Dataset entries:
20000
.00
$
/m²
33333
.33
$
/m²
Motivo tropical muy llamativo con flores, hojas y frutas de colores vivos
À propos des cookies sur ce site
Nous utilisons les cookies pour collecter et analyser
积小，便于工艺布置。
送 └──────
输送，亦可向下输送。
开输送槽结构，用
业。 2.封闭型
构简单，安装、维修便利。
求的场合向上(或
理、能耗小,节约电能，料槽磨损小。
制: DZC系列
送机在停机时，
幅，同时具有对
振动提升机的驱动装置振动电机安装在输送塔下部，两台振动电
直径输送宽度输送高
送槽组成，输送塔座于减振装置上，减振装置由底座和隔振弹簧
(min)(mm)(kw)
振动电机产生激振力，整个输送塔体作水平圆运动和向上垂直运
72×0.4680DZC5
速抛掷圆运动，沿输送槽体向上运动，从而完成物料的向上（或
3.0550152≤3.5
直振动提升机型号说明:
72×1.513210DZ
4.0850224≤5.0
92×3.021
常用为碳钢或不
==
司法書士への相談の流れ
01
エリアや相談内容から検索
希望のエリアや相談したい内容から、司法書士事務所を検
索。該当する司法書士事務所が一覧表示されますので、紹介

[Exercise] Your task is to copy each line of the data above that holds "cookies".

[Output for this task]
À propos des cookies sur ce site
Nous utilisons les cookies pour collecter et analyser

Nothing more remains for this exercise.